> [TASK DATA]:
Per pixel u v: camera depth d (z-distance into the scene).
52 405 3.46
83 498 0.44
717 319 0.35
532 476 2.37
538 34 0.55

---

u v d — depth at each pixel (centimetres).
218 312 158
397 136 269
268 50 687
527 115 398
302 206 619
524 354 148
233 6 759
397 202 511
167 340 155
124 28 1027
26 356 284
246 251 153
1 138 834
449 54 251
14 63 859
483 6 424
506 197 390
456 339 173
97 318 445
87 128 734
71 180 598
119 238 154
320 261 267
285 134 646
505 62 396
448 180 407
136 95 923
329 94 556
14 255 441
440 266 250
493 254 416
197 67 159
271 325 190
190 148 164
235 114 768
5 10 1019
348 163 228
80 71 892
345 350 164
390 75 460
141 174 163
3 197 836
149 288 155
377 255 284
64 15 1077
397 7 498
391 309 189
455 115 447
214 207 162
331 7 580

> [ASSIGNED TASK]: Of the lines in the data, report each one containing the string "pixel".

> [ANSWER TO THIS EXERCISE]:
Per pixel u v: camera depth d (z-distance into the scene).
u v d — depth at each pixel (centimetres).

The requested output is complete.